Gastric cancer (GC) is the fifth most common cancer in the world.1 In Taiwan, it exerts a significant economic burden with approximately 0.08% of the Taiwanese economy (GDP in 2013).2 Although a decline in the incidence rates of GC has been reported recently, more cases will be diagnosed in the future due to the aging population. The economic burden may also increase.1
Early GC is defined as that in which invasion is limited to the gastric mucosa or submucosa, regardless of the lymph node (LN) metastasis. The main treatment for early GC is endoscopic resection and for advanced operable GC is surgery.1 Recurrence of early GC after proper treatment is rare. In follow-up records of 1475 patients with early GC treated in Japan, only 20 (1.4%) patients died of recurrent disease.3 However, GC is characterized by nonspecific symptoms; therefore, early diagnosis is difficult. A high proportion of patients is diagnosed with advanced stage GC, and the 5-year survival rate is <25%.4
GC is a highly phenotypically heterogeneous disease, with variable prognosis. The American Joint Committee on Cancer (AJCC) manual remains the gold standard for making survival predictions for GC.5 To date, the tumor, nodes, and metastases (TNM) system maintained by the AJCC is the principal method for assessing the extent of disease, determining prognosis, and selecting the therapeutic strategies.6 The tumor size and distal metastasis of GC are significantly correlated with progression, which can be reliable prognostic factors.7 However, which is the optimal system for LN staging and lymphadenectomy is still controversial.8,9
LN metastasis plays a key role in the recurrence and long-term survival of patients with GC.10 At present, D2 lymphadenectomy is the standard surgical procedure for treating patients with advanced GC undergoing radical gastrectomy.10 In a study of 344 patients who underwent subtotal or curative total gastrectomy, the pN3 group showed a worse prognosis independent of location. In addition, the prognostic values of pN1 and pN2 stages are lower and depend on the location of the LN.6 However, the number of retrieved LNs and positivity of LN metastasis are still subjects of debate.
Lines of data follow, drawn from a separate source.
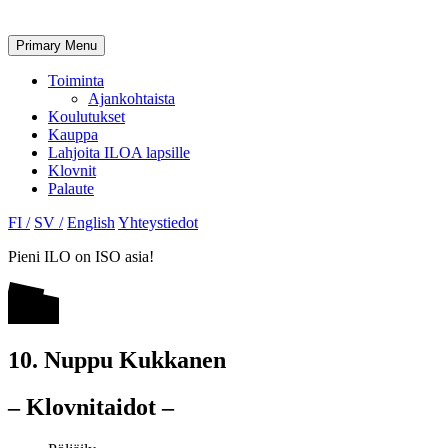
Primary Menu
Toiminta
Ajankohtaista
Koulutukset
Kauppa
Lahjoita ILOA lapsille
Klovnit
Palaute
FI /
SV /
English
Yhteystiedot
Pieni ILO on ISO asia!
10. Nuppu Kukkanen
– Klovnitaidot –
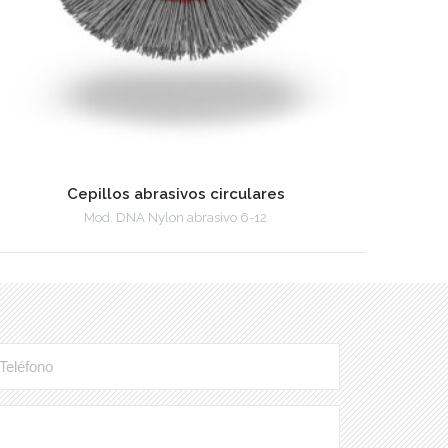
Cepillos abrasivos circulares
Mod. DNA Nylon abrasivo 6-12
In a systematic review, there was no significant difference between D3 lymphadenectomy and D2 lymphadenectomy (hazard ratio [HR], 0.99; 95% confidence interval [CI], 0.81-1.21) in the overall survival. Furthermore, a significantly better disease-specific survival was found in D2 lymphadenectomy than in D1 lymphadenectomy (HR, 0.81; 95% CI, 0.71-0.92).11 In the patients with LN-positive GC, a high number of retrieved LNs may be associated with a long-term survival rate.10 Fewer tumor recurrences, fewer distant metastases, better 5-year overall survival rates, and better disease-free survival rates were found associated with cases in which ≥16 LNs were retrieved than those in which <16 LNs were retrieved.10
Negative LN count may be a significant prognostic factor in patients with GC following gastrectomy. In a registered database, 6177 patients with GC were enrolled. The mean number of LNs examined was 17.7 (range, 1–89), median positive LN count was 5.7 (range, 1–68), and median negative LN count was 12.0 (range, 0–86). N stage had a significant reverse influence on negative LNs (p < 0.001). A higher number of negative LNs was found to have a reduced risk of death on survival (3–8 negative LN; HR, 0.680; 95% CI, 0.617-0.750; ≥9 negative LN; HR, 0.452; 95% CI, 0.411-0.496). The 5-year GC cause-specific survival rates were 16.4%, 29.0%, and 46.1% in 0–2, 3–8, and ≥9 negative LNs, respectively.12
Furthermore, a lower percentage of negative LNs is an independent predictor of poor prognosis. In an institutional report, patients with GC having negative LNs of >80.6% were highly related to those with negative LNs of >9 (p < 0.001), and patients with GC having negative LNs of >9 were highly related to those with total LNs of >15 (p < 0.001). In patients with GC having total LNs of >15, a lower rate of negative LN is an independent predictor of poor prognosis (p = 0.026 and p = 0.015; HRs, 1.000, 0.272, and 0.180 for subgroups ≤37.5%, 37.5%–80.6%, and >80.6%, respectively).9
At present, many prediction models for GC are available. Except for consideration of the early or advanced stage, the TNM system maintained by AJCC is still the principal standard. In addition to the importance of the extent in negative LNs, exploring the effects of endocrine and immune metabolisms on the survival of patients with GC, such as gastroenteropancreatic hormones13,14 and hepatokines,15 should be considered and incorporated in future studies.